Body behind €2.2bn National Children’s Hospital paid building contractor €107m
The National Children's Hospital. Picture: NCH
The administrative body behind the €2.2bn National Children’s Hospital was forced to pay the main contractor for the build €107m after they had a claim awarded in their favour in court.
In auditing the accounts of the National Paediatric Health Development Board (NPHDB), the comptroller and auditor general noted that the board had paid the €107m to BAM in July 2024 after the contractor initiated court proceedings regarding the claim and provided a bond guaranteeing the security of the money until those proceedings conclude.
In his notes appending the NPHDB’s newly-published financial statements for 2023, Seamus McCarthy said that the money was not included in the value of capital commitments contracted for by the NPHDB as of December 31, 2023, but added that this fact did not have a material impact upon his audit opinion.
BAM and the NPHDB have had an acrimonious relationship for the duration of the almost 10-year-long build of the children’s hospital, one of the most expensive buildings of its kind ever constructed.
Much of that acrimony has resulted from hundreds of claims submitted by BAM for perceived ongoing alterations to the design of the hospital, claims which the NPHDB has disputed.

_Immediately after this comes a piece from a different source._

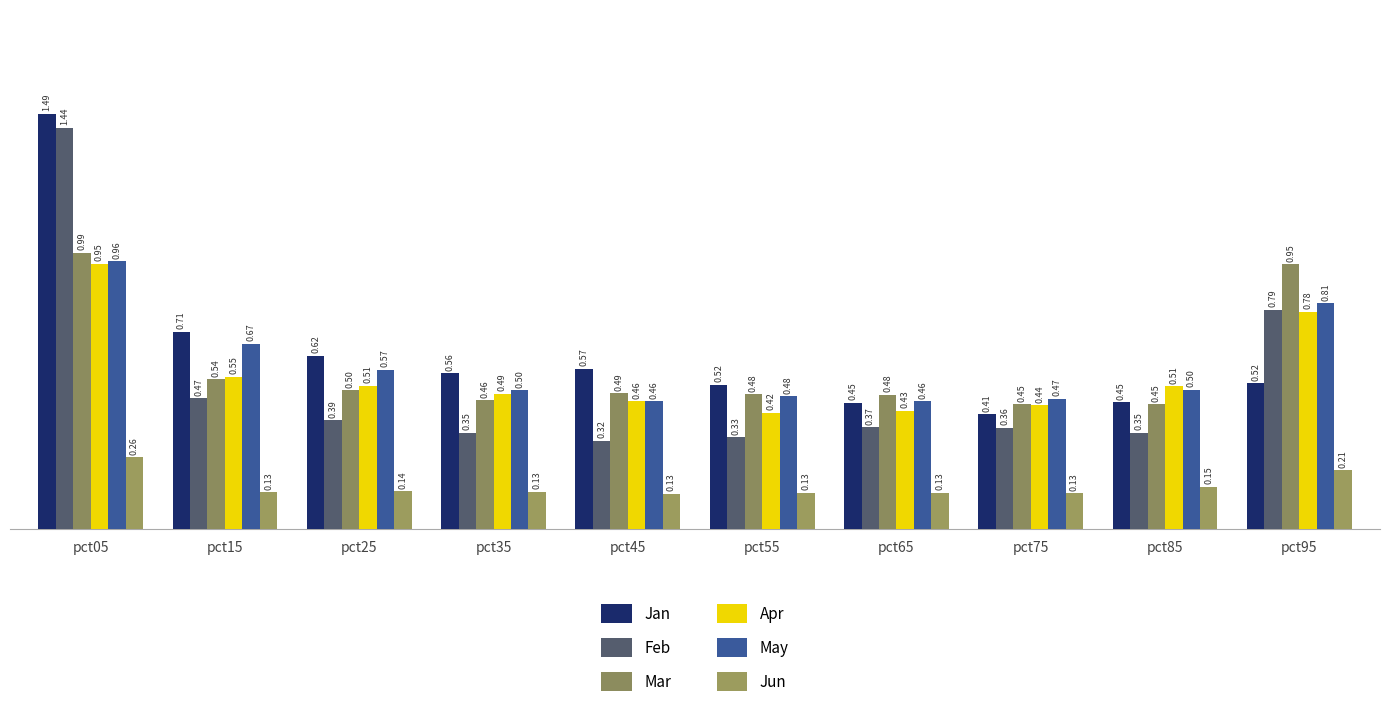

How many Jan values are between 0 and 1?

9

The payment of €107.6m was arrived at via the recommendation of a conciliator in recompense to BAM “in respect of critical delay events” on the hospital project between December 2019 and February 2024, Mr McCarthy said.
The NPHDB subsequently disputed that award, as per protocol, by issuing a ‘notice of dissatisfaction’.
However, when BAM initiated court proceedings and provided the necessary bond, the NPHDB was compelled to make the payment in full.
A spokesperson for the NPHDB said that the issues in question “are in dispute and the outcome will be determined by the courts”.
They noted that the bond guarantees the payment, and that should the courts find that BAM is not entitled to part or all of the money it will have to be repaid with interest.
They also insisted that the payment will not increase the allocated cost of the hospital.
“The NPHDB will defend the matter before the courts to minimise exposure to this and any other claims that it considers to be without merit and/or to be inflated,” they said.
The mammoth children’s hospital project is now expected to be finally completed and ready for business in June 2026, several years past its originally projected completion date.
The build has been heavily criticised in recent years for those repeatedly missed completion dates together with the spiralling nature of its budget, which was initially set at just €800m in by the then Government in 2014.
Separately, the comptroller and auditor general said that elements of the retirement benefits available to NPHDB employees had not complied with financial standards as reported, as the full cost of those benefits was only accounted for as they became payable, as opposed to that cost being reported as the benefits accumulated.
The NPHDB spokesperson said however that in only declaring those liabilities when payable the board was following the "specific policy decisions of the Minister for Health", adding that that fact had been acknowledged in the audit report.